No obstante, la violencia es un fenómeno inestable y que escala. Un movimiento que inició con intenciones emancipadoras puede accidentalmente ofrecer la plataforma a grupos o entidades oportunistas que, por razones aisladas y egoístas o por estrategia política pueden escalar o ejercer violencia indiscriminada y así pretender la deslegitimación de una protesta y sus reivindicaciones. Este ha sido el caso de muchos escenarios de las protestas antirracistas de las últimas semanas. Se han reportado casos de saqueos orquestados por grupos que no tienen relación con las manifestaciones, así como de infiltrados que buscan dar a las autoridades una excusa para escalar la fuerza represora contra los manifestantes.

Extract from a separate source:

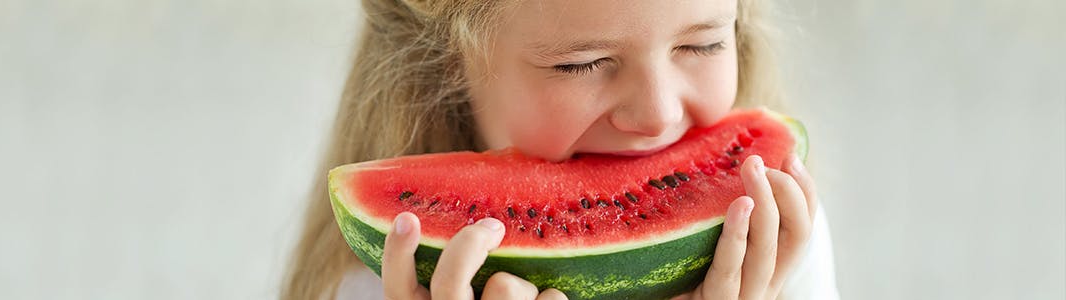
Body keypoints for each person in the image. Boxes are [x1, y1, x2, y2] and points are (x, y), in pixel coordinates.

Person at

Una vez considerando todo lo anterior, se puede deducir que la violencia experimentada en las protestas antirracistas alrededor del mundo no habla tanto de los manifestantes como lo hacen de los sistemas y las sociedades donde se han gestado. Esta violencia, tanto la revolucionaria como la oportunista y la represiva de las fuerzas gubernamentales delatan estructuras desiguales y cargadas de violencia no física pero siempre presente que por años han marginado y oprimido a diversos sectores, siendo las minorías raciales las poblaciones más afectadas. Y en un mundo marcado cada vez más por la polarización y el surgimiento de formaciones extremistas, si no se resuelven estas formas de violencia estructural, lo único que se puede esperar es una mayor manifestación de la violencia, tanto la que busca emancipar y liberar como aquella que solo busca aprovechar las circunstancias, deslegitimar o reprimir.